What percentage of patients will suffer the complications of amiodarone therapy, and how
reversible are the eye, lung, and liver changes? How do I assess thyroid function in someone on amiodarone therapy?

Amiodarone therapy is associated with a number of serious toxicities which primarily involve the lung, heart, liver or thyroid gland. The drug is also associated with a wide array of other side effects involving the skin, eye, gastrointestinal tract and neurologic system. Drug discontinuance rates with amiodarone are closely related to its daily dose. The table summarises the cumulative incidence of adverse reactions reported in two separate meta-analyses.

Eye, lung, and liver toxicity are all potentially reversible if amiodarone is discontinued early after the development of toxicity. However, cases of permanent blindness, death from liver failure and death from respiratory failure have been rarely reported with amiodarone.

There are no adequate predictors of pulmonary toxicity, and serial lung function studies are usually not helpful. Dose and duration of treatment are no guide to risk. Clinical suspicion must remain high, especially in the elderly or those with co-existent pulmonary disease.

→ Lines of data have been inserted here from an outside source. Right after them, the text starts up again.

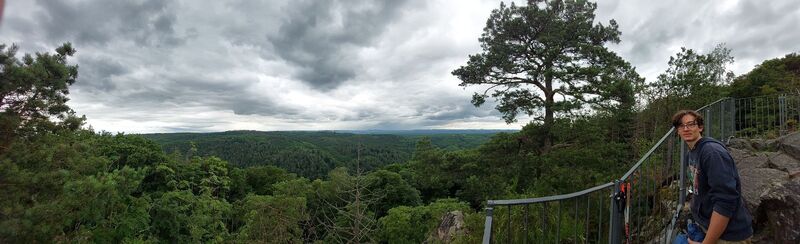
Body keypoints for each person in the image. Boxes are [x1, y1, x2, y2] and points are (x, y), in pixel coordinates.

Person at [673, 110, 753, 244]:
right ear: (678, 131)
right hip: (705, 226)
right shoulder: (692, 153)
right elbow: (699, 188)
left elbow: (725, 201)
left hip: (728, 235)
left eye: (691, 124)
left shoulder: (712, 153)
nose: (686, 128)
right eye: (681, 126)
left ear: (700, 127)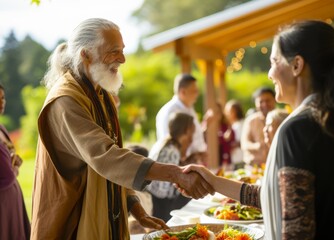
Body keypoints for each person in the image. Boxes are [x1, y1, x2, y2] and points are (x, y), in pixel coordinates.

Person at [31, 18, 214, 240]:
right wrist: (177, 174)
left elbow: (115, 161)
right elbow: (108, 157)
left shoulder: (101, 94)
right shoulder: (65, 101)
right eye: (113, 51)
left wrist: (138, 211)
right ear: (85, 54)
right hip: (72, 221)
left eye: (122, 50)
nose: (123, 59)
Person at [181, 20, 334, 239]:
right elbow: (277, 196)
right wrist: (214, 182)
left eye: (273, 61)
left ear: (297, 65)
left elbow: (296, 230)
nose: (269, 74)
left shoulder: (297, 129)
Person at [147, 112, 195, 221]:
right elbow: (164, 191)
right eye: (193, 130)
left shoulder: (165, 143)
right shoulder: (172, 151)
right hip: (160, 205)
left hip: (155, 198)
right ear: (187, 130)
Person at [155, 73, 209, 165]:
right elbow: (170, 143)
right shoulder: (169, 112)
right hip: (176, 165)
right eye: (194, 91)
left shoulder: (189, 109)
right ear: (183, 92)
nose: (197, 94)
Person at [0, 84, 31, 240]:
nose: (1, 103)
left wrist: (13, 160)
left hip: (13, 199)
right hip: (3, 205)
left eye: (3, 98)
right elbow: (7, 177)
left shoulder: (1, 127)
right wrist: (15, 167)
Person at [241, 87, 276, 166]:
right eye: (261, 101)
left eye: (267, 100)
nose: (264, 104)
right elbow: (244, 144)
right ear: (256, 103)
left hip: (275, 165)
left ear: (275, 100)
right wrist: (258, 146)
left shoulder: (281, 118)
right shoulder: (251, 121)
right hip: (254, 167)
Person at [224, 99, 245, 169]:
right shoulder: (234, 125)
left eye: (229, 111)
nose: (227, 114)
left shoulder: (241, 124)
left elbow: (242, 141)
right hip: (236, 159)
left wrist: (230, 145)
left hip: (240, 159)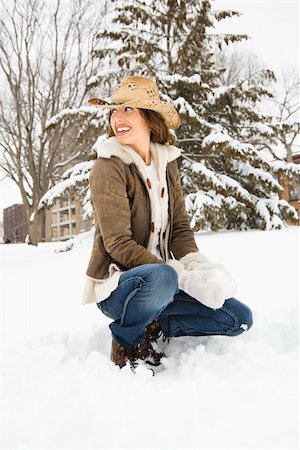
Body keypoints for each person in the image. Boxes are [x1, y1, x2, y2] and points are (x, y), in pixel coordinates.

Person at [83, 75, 253, 370]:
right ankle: (127, 338)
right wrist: (172, 273)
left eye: (127, 110)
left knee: (238, 319)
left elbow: (180, 230)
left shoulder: (167, 162)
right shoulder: (108, 166)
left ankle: (156, 324)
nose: (117, 118)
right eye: (113, 110)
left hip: (164, 285)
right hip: (122, 288)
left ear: (150, 118)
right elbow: (118, 243)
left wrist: (195, 268)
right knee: (162, 278)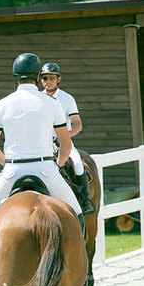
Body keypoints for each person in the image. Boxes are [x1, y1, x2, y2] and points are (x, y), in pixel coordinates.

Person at [0, 53, 84, 286]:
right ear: (38, 77)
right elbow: (66, 145)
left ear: (15, 78)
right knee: (77, 214)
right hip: (45, 166)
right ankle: (78, 264)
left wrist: (7, 164)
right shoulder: (52, 103)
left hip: (13, 169)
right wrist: (57, 165)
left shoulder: (2, 104)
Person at [40, 62, 96, 215]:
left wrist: (65, 135)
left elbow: (77, 124)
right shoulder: (37, 98)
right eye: (45, 78)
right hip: (41, 141)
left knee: (77, 163)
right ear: (40, 79)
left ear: (58, 79)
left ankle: (84, 200)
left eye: (52, 78)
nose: (48, 81)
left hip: (62, 140)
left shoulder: (67, 98)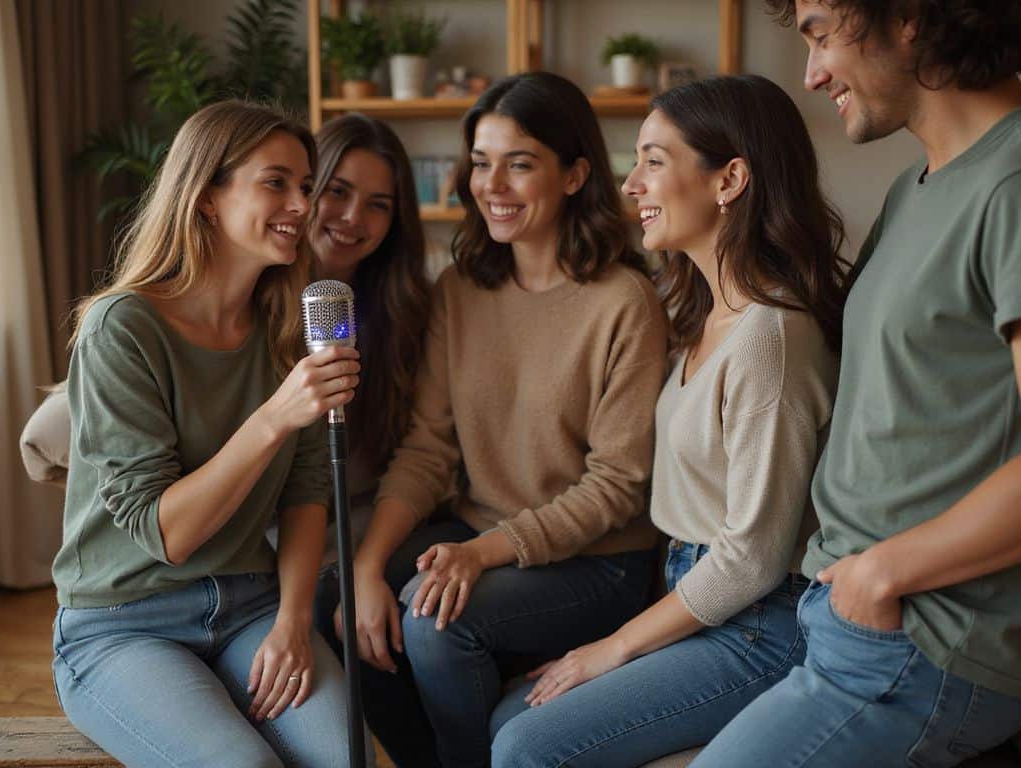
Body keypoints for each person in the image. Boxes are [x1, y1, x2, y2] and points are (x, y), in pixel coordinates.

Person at [691, 2, 1021, 766]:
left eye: (823, 32)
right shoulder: (918, 186)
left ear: (909, 17)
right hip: (843, 612)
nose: (812, 70)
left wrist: (881, 573)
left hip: (922, 641)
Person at [488, 73, 849, 767]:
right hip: (694, 589)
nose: (630, 185)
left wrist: (612, 648)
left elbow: (753, 559)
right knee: (510, 710)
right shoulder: (701, 310)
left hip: (759, 623)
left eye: (654, 161)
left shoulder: (770, 338)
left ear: (729, 179)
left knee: (527, 749)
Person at [325, 71, 669, 768]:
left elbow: (618, 485)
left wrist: (481, 554)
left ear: (575, 175)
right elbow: (427, 449)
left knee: (432, 618)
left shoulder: (625, 301)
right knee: (334, 595)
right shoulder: (460, 290)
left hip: (600, 561)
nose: (493, 186)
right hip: (479, 531)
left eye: (520, 164)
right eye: (481, 164)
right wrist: (364, 567)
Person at [50, 100, 369, 768]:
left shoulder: (290, 328)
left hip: (251, 609)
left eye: (306, 186)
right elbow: (170, 535)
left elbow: (308, 491)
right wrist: (276, 415)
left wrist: (293, 622)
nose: (302, 203)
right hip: (124, 624)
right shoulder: (124, 329)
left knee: (349, 758)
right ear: (205, 198)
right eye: (275, 181)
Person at [303, 113, 437, 760]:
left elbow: (423, 449)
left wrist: (366, 564)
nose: (354, 217)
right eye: (338, 191)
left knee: (371, 613)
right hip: (288, 534)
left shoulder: (406, 310)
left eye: (378, 205)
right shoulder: (262, 299)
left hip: (374, 522)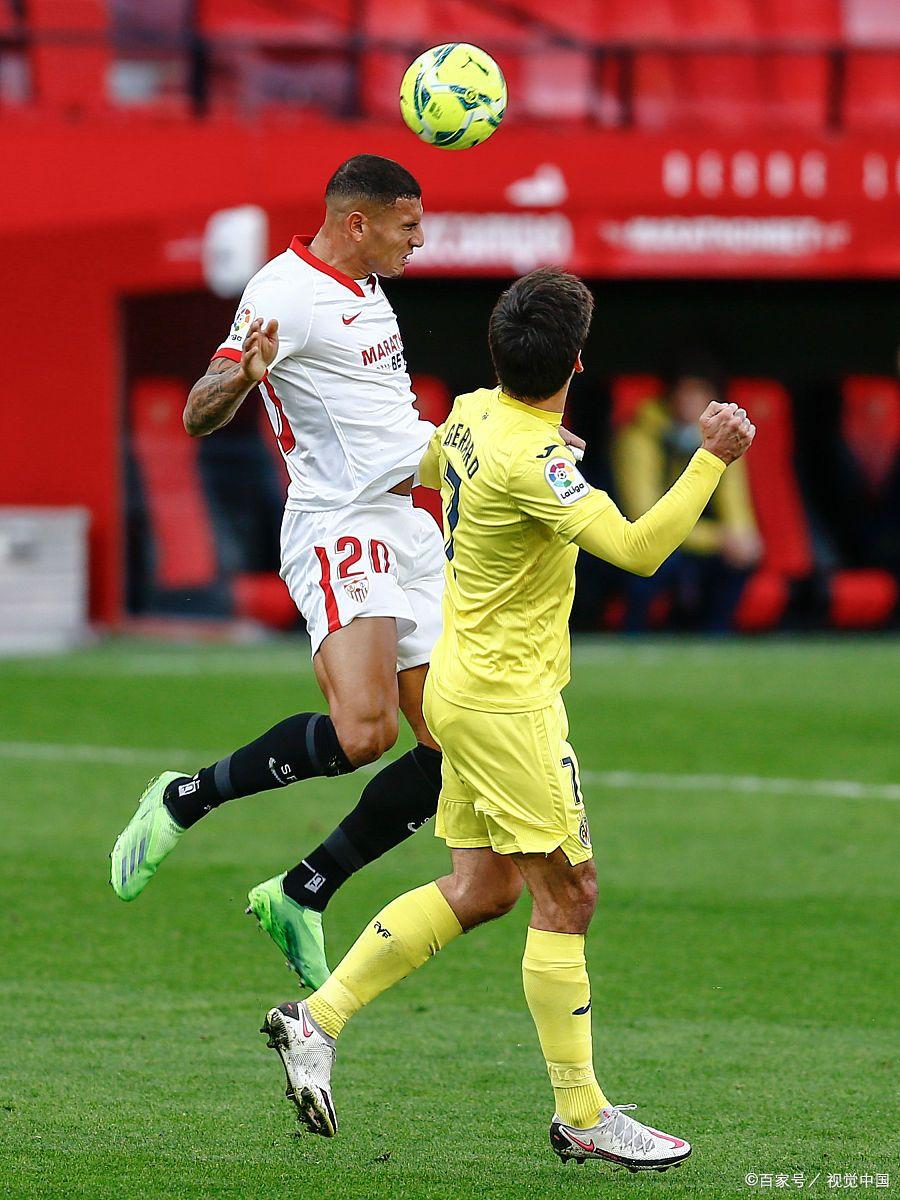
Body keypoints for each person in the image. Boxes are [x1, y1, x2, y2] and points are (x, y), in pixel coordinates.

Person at [260, 269, 755, 1170]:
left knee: (484, 888)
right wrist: (712, 456)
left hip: (459, 683)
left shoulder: (469, 414)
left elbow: (429, 465)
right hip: (507, 707)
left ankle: (315, 1019)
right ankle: (582, 1114)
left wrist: (524, 449)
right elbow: (638, 550)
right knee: (570, 894)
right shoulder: (538, 460)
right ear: (577, 363)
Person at [109, 157, 584, 987]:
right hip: (339, 526)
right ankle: (186, 797)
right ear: (358, 222)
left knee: (456, 741)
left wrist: (507, 444)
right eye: (408, 224)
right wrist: (244, 376)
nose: (420, 238)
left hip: (411, 525)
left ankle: (303, 890)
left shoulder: (368, 285)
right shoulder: (285, 291)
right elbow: (196, 411)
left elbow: (382, 423)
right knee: (366, 733)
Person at [611, 359, 762, 632]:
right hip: (648, 542)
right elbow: (642, 517)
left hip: (699, 546)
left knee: (739, 560)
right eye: (685, 390)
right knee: (653, 562)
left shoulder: (726, 438)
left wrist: (741, 538)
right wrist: (718, 539)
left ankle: (714, 638)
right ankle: (632, 635)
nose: (690, 401)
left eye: (700, 392)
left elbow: (736, 509)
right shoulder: (641, 434)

Amiodarone has been implicated as a cause of both hyperthyroidism and hypothyroidism. Hypothyroidism is a predictable response to the iodide load presented by amiodarone. Two types of hyperthyroidism have been reported to occur with amiodarone. Type I amiodarone-induced hyperthyroidism occurs in patients with underlying thyroid disease such as Graves disease. The iodide load in these patients accelerates thyroid hormone synthesis. Type II amiodarone-induced hyperthyroidism
occurs in patients with normal thyroids. Hyperthyroidism results from a direct toxic effect of amiodarone causing a subacute destructive thyroiditis with release of preformed thyroid hormone. Patients receiving amiodarone should have thyroid function evaluated at periodic intervals. A low TSH is indicative of hyperthyroidism, but does not distinguish between Type 1 and Type 2 hyperthyroidism. Radioactive iodine uptake may be low normal or elevated in Type 1 hyperthyroidism but is very low or
absent in Type 2 hyperthyroidism. Interleukin-6 levels are normal or moderately increased in Type 1, but markedly increased in Type 2 amiodarone-induced hyperthyroidism. In addition, colour flow Doppler ultrasound shows an absence of vascularity in Type 2 amiodarone-induced hyperthyroidism.

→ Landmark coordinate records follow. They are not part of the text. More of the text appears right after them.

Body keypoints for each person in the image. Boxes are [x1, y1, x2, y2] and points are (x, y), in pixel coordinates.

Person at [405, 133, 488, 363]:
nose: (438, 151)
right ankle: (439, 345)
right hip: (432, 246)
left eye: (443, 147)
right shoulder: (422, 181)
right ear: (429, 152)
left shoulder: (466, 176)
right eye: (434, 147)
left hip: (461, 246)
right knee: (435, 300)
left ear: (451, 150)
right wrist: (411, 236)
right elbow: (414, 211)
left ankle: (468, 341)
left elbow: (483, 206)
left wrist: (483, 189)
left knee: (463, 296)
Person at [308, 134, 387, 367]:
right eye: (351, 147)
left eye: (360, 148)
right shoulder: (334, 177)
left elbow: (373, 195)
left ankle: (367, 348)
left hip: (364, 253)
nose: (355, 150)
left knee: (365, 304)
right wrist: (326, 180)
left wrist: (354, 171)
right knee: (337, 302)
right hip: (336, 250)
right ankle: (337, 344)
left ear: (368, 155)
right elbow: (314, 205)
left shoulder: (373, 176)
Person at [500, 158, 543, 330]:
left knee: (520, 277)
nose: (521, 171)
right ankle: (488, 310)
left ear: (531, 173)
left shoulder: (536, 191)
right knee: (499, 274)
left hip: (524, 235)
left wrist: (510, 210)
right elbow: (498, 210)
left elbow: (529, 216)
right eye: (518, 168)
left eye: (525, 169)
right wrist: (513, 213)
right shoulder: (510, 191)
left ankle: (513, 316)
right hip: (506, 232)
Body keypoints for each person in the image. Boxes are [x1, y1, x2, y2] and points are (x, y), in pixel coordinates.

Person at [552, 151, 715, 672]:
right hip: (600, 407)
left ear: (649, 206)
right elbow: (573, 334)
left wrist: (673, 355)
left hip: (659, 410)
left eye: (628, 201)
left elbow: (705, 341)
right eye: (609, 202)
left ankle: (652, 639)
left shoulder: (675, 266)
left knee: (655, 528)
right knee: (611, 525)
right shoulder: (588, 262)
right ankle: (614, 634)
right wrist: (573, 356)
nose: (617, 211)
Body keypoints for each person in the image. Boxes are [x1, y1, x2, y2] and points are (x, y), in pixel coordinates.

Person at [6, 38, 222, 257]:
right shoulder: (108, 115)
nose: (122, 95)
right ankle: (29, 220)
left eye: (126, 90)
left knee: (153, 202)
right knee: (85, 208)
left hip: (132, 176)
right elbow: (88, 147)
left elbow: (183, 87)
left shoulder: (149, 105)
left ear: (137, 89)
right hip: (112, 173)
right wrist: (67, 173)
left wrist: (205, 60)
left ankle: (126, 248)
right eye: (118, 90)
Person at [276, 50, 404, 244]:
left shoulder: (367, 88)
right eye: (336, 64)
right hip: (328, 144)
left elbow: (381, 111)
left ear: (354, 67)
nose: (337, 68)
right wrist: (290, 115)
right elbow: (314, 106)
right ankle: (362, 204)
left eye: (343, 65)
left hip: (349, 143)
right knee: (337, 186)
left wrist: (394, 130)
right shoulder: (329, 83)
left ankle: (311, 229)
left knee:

Amiodarone-induced hypothyroidism is characterised by an elevated TSH. Treatment of amiodarone-induced hypothyroidism is indicated if the free T4 is low or low normal and the TSH is greater than 20 microIU/ml.

As a complication of therapy, hyperthyroidism is more common where dietary iodine intake is low, whilst the reverse is true in areas of high intake.4 In patients with hyperthyroidism in whom amiodarone therapy is still warranted, thought should be given to concomitant treatment with carbimazole.